Segment Open
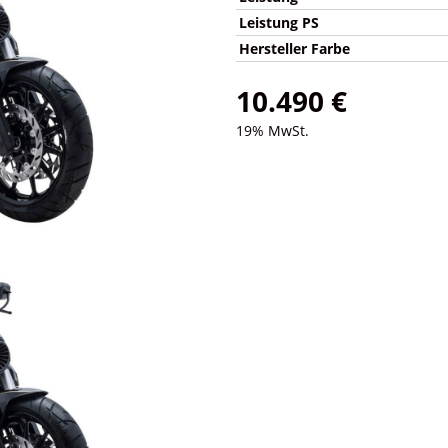
Leistung PS
Hersteller Farbe
10.490 €
19% MwSt.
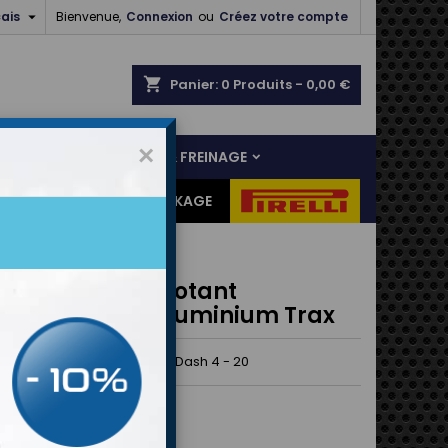

ais
Bienvenue,
Connexion
ou
Créez votre compte
shopping_cart
Panier:
0
Produits - 0,00 €
×
NS
LIAISON AU SOL & FREINAGE
ES CADEAUX
DESTOCKAGE
ord Femelle Pivotant
isé Noir Droit Aluminium Trax
rax anodisé Pivotant Droit Dash 4 - 20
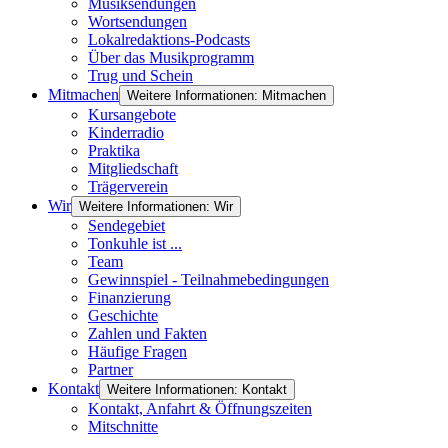
Musiksendungen
Wortsendungen
Lokalredaktions-Podcasts
Über das Musikprogramm
Trug und Schein
Mitmachen
Weitere Informationen: Mitmachen
Kursangebote
Kinderradio
Praktika
Mitgliedschaft
Trägerverein
Wir
Weitere Informationen: Wir
Sendegebiet
Tonkuhle ist ...
Team
Gewinnspiel - Teilnahmebedingungen
Finanzierung
Geschichte
Zahlen und Fakten
Häufige Fragen
Partner
Kontakt
Weitere Informationen: Kontakt
Kontakt, Anfahrt & Öffnungszeiten
Mitschnitte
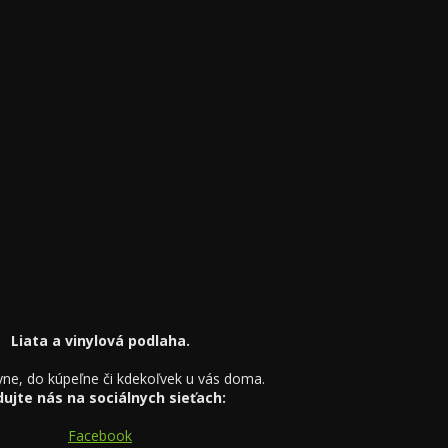
Liata a vinylová podlaha.
yne, do kúpeľne či kdekoľvek u vás doma.
dujte nás na sociálnych sieťach:
Facebook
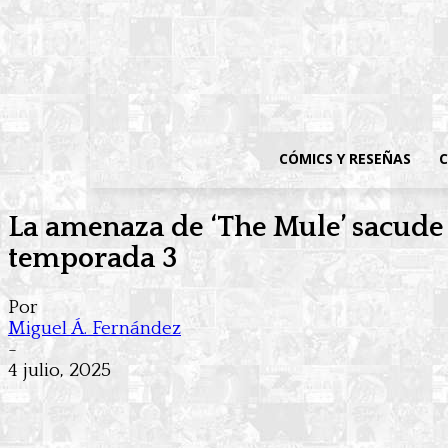
CÓMICS Y RESEÑAS
C
La amenaza de ‘The Mule’ sacude l
temporada 3
Por
Miguel Á. Fernández
-
4 julio, 2025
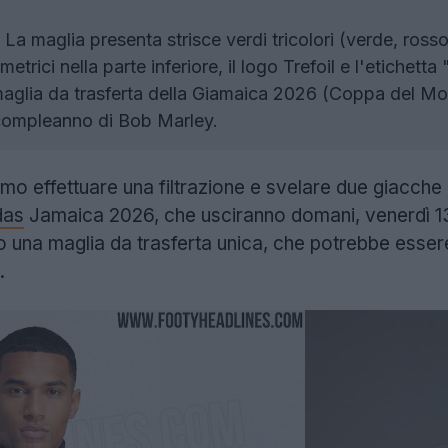
La maglia presenta strisce verdi tricolori (verde, rosso
metrici nella parte inferiore, il logo Trefoil e l'etichet
glia da trasferta della Giamaica 2026 (Coppa del Mond
compleanno di Bob Marley.
o effettuare una filtrazione e svelare due giacche 
das
Jamaica 2026, che usciranno domani, venerdì 13
una maglia da trasferta unica, che potrebbe essere
.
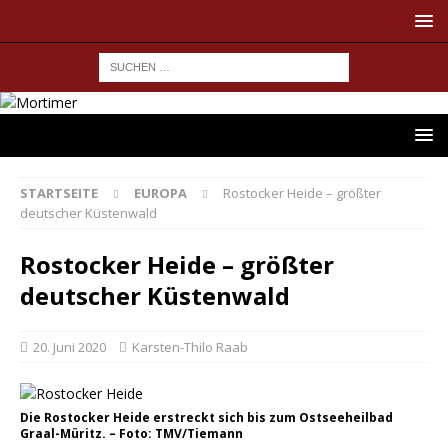
STARTSEITE
EUROPA
Rostocker Heide – größter
deutscher Küstenwald
Rostocker Heide – größter
deutscher Küstenwald
20. Juni 2020
Karsten-Thilo Raab
Die Rostocker Heide erstreckt sich bis zum Ostseeheilbad
Graal-Müritz. – Foto: TMV/Tiemann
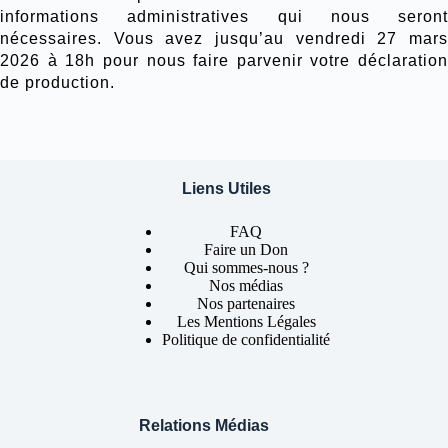
informations administratives qui nous seront
nécessaires. Vous avez jusqu’au vendredi 27 mars
2026 à 18h pour nous faire parvenir votre déclaration
de production.
Liens Utiles
FAQ
Faire un Don
Qui sommes-nous ?
Nos médias
Nos partenaires
Les Mentions Légales
Politique de confidentialité
Relations Médias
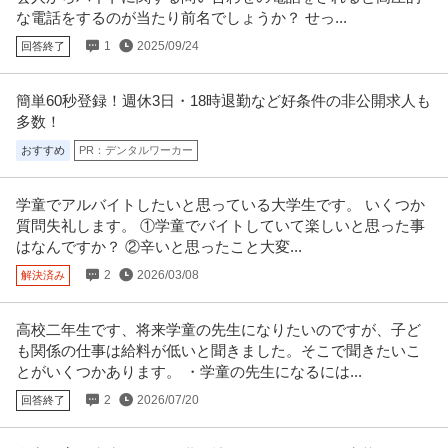
な電話をするのが当たり前名でしょうか？ せっ...
1
2025/09/24
回答終了
簡単60秒登録！週休3日・18時退勤など好条件の非公開求人も
多数！
おすすめ
PR：デンタルワーカー
学童でアルバイトしたいと思っている大学生です。 いくつか
質問失礼します。 ①学童でバイトしていて楽しいと思った事
はなんですか？ ②辛いと思ったこと大変...
2
2026/03/08
解決済み
高校二年生です、将来学童の先生になりたいのですが、子ど
も関係の仕事は給料が低いと聞きました。そこで聞きたいこ
とがいくつかあります。 ・学童の先生になるには...
2
2026/07/20
回答終了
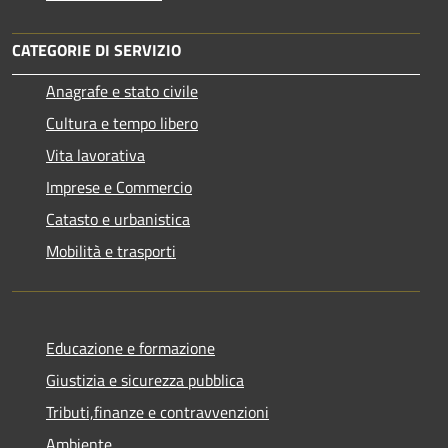
CATEGORIE DI SERVIZIO
Anagrafe e stato civile
Cultura e tempo libero
Vita lavorativa
Imprese e Commercio
Catasto e urbanistica
Mobilità e trasporti
Educazione e formazione
Giustizia e sicurezza pubblica
Tributi,finanze e contravvenzioni
Ambiente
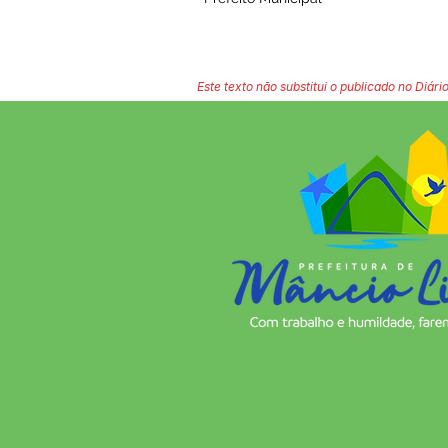
Este texto não substitui o publicado no Diário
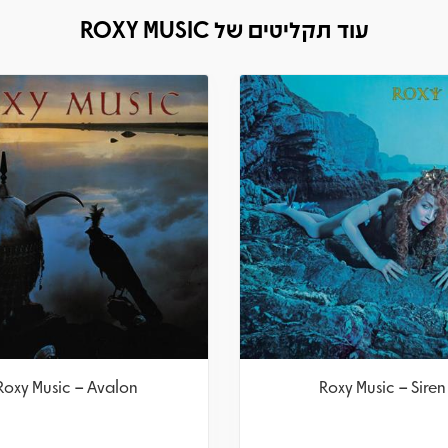
עוד תקליטים של ROXY MUSIC
xy Music – Roxy Music
Roxy Music – Avalo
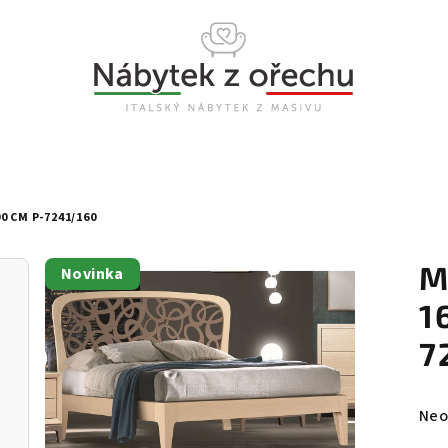
 CM P-7241/160
M
Novinka
1
7
Prů
Neo
hod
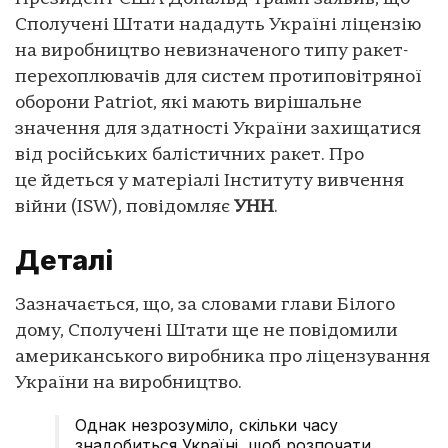
Сполучені Штати нададуть Україні ліцензію
на виробництво невизначеного типу ракет-
перехоплювачів для систем протиповітряної
оборони Patriot, які мають вирішальне
значення для здатності України захищатися
від російських балістичних ракет. Про
це йдеться у матеріалі Інституту вивчення
війни (ISW), повідомляє
УНН
.
Деталі
Зазначається, що, за словами глави Білого
дому, Сполучені Штати ще не повідомили
американського виробника про ліцензування
України на виробництво.
Однак незрозуміло, скільки часу
знадобиться Україні, щоб розпочати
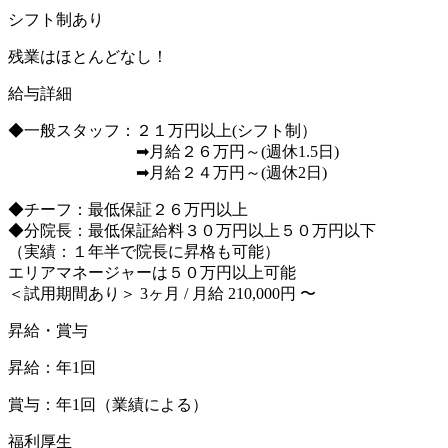
シフト制あり
残業はほとんどなし！
給与詳細
◆一般スタッフ：２１万円以上(シフト制）
➡月給２６万円～(週休1.5日)
➡月給２４万円～(週休2日)
◆チーフ：最低保証２６万円以上
◆分院長：最低保証給料３０万円以上５０万円以下
（実績：１年半で院長に昇格も可能）
エリアマネージャーは５０万円以上可能
＜試用期間あり＞ 3ヶ月 / 月給 210,000円 〜
昇給・賞与
昇給：年1回
賞与：年1回（業績による）
福利厚生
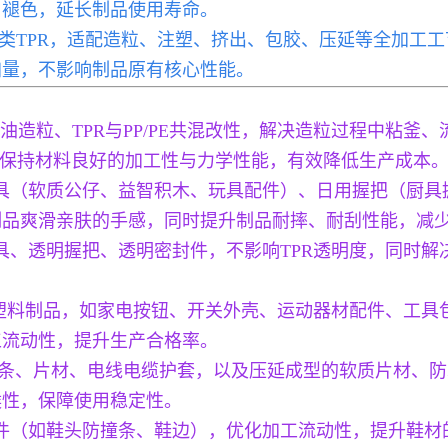
、褪色，延长制品使用寿命。
基各类TPR，适配造粒、注塑、挤出、包胶、压延等全加工工
加量，不影响制品原有核心性能。
TPR充油造粒、TPR与PP/PE共混改性，解决造粒过程中
能保持材料良好的加工性与力学性能，有效降低生产成本
玩具（软质公仔、益智积木、玩具配件）、日用握把（厨
制品爽滑亲肤的手感，同时提升制品耐摔、耐刮性能，减
具、透明握把、透明密封件，不影响TPR透明度，同时解
。
PC等硬塑料制品，如家电按钮、开关外壳、运动器材配件、工
工流动性，提升生产合格率。
封条、片材、电线电缆护套，以及压延成型的软质片材、
候性，保障使用稳定性。
配件（如鞋头防撞条、鞋边），优化加工流动性，提升鞋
Segment Closed
The answer should hold every entry exactly as given and no pictures at all.

Leistung PS
Hersteller Farbe
10.490 €
19% MwSt.

ais
Bienvenue,
Connexion
ou
Créez votre compte
shopping_cart
Panier:
0
Produits - 0,00 €
×
NS
LIAISON AU SOL & FREINAGE
ES CADEAUX
DESTOCKAGE
ord Femelle Pivotant
isé Noir Droit Aluminium Trax
rax anodisé Pivotant Droit Dash 4 - 20
Musiksendungen
Wortsendungen
Lokalredaktions-Podcasts
Über das Musikprogramm
Trug und Schein
Mitmachen
Weitere Informationen: Mitmachen
Kursangebote
Kinderradio
Praktika
Mitgliedschaft
Trägerverein
Wir
Weitere Informationen: Wir
Sendegebiet
Tonkuhle ist ...
Team
Gewinnspiel - Teilnahmebedingungen
Finanzierung
Geschichte
Zahlen und Fakten
Häufige Fragen
Partner
Kontakt
Weitere Informationen: Kontakt
Kontakt, Anfahrt & Öffnungszeiten
Mitschnitte
Liata a vinylová podlaha.
yne, do kúpeľne či kdekoľvek u vás doma.
dujte nás na sociálnych sieťach:
Facebook
CÓMICS Y RESEÑAS
C
La amenaza de ‘The Mule’ sacude l
temporada 3
Por
Miguel Á. Fernández
-
4 julio, 2025
La maglia presenta strisce verdi tricolori (verde, rosso
metrici nella parte inferiore, il logo Trefoil e l'etichet
glia da trasferta della Giamaica 2026 (Coppa del Mond
compleanno di Bob Marley.
o effettuare una filtrazione e svelare due giacche 
das
Jamaica 2026, che usciranno domani, venerdì 13
una maglia da trasferta unica, che potrebbe essere
.
STARTSEITE
EUROPA
Rostocker Heide – größter
deutscher Küstenwald
Rostocker Heide – größter
deutscher Küstenwald
20. Juni 2020
Karsten-Thilo Raab
Die Rostocker Heide erstreckt sich bis zum Ostseeheilbad
Graal-Müritz. – Foto: TMV/Tiemann
informations administratives qui nous seront
nécessaires. Vous avez jusqu’au vendredi 27 mars
2026 à 18h pour nous faire parvenir votre déclaration
de production.
Liens Utiles
FAQ
Faire un Don
Qui sommes-nous ?
Nos médias
Nos partenaires
Les Mentions Légales
Politique de confidentialité
Relations Médias
な電話をするのが当たり前名でしょうか？ せっ...
1
2025/09/24
回答終了
簡単60秒登録！週休3日・18時退勤など好条件の非公開求人も
多数！
おすすめ
PR：デンタルワーカー
学童でアルバイトしたいと思っている大学生です。 いくつか
質問失礼します。 ①学童でバイトしていて楽しいと思った事
はなんですか？ ②辛いと思ったこと大変...
2
2026/03/08
解決済み
高校二年生です、将来学童の先生になりたいのですが、子ど
も関係の仕事は給料が低いと聞きました。そこで聞きたいこ
とがいくつかあります。 ・学童の先生になるには...
2
2026/07/20
回答終了
CATEGORIE DI SERVIZIO
Anagrafe e stato civile
Cultura e tempo libero
Vita lavorativa
Imprese e Commercio
Catasto e urbanistica
Mobilità e trasporti
Educazione e formazione
Giustizia e sicurezza pubblica
Tributi,finanze e contravvenzioni
Ambiente
Este texto não substitui o publicado no Diário
עוד תקליטים של ROXY MUSIC
xy Music – Roxy Music
Roxy Music – Avalo
 CM P-7241/160
M
Novinka
1
7
Prů
Neo
hod
Сполучені Штати нададуть Україні ліцензію
на виробництво невизначеного типу ракет-
перехоплювачів для систем протиповітряної
оборони Patriot, які мають вирішальне
значення для здатності України захищатися
від російських балістичних ракет. Про
це йдеться у матеріалі Інституту вивчення
війни (ISW), повідомляє
УНН
.
Деталі
Зазначається, що, за словами глави Білого
дому, Сполучені Штати ще не повідомили
американського виробника про ліцензування
України на виробництво.
Однак незрозуміло, скільки часу
знадобиться Україні, щоб розпочати
シフト制あり
残業はほとんどなし！
給与詳細
◆一般スタッフ：２１万円以上(シフト制）
➡月給２６万円～(週休1.5日)
➡月給２４万円～(週休2日)
◆チーフ：最低保証２６万円以上
◆分院長：最低保証給料３０万円以上５０万円以下
（実績：１年半で院長に昇格も可能）
エリアマネージャーは５０万円以上可能
＜試用期間あり＞ 3ヶ月 / 月給 210,000円 〜
昇給・賞与
昇給：年1回
賞与：年1回（業績による）
福利厚生
、褪色，延长制品使用寿命。
基各类TPR，适配造粒、注塑、挤出、包胶、压延等全加工工
加量，不影响制品原有核心性能。
TPR充油造粒、TPR与PP/PE共混改性，解决造粒过程中
能保持材料良好的加工性与力学性能，有效降低生产成本
玩具（软质公仔、益智积木、玩具配件）、日用握把（厨
制品爽滑亲肤的手感，同时提升制品耐摔、耐刮性能，减
具、透明握把、透明密封件，不影响TPR透明度，同时解
。
PC等硬塑料制品，如家电按钮、开关外壳、运动器材配件、工
工流动性，提升生产合格率。
封条、片材、电线电缆护套，以及压延成型的软质片材、
候性，保障使用稳定性。
配件（如鞋头防撞条、鞋边），优化加工流动性，提升鞋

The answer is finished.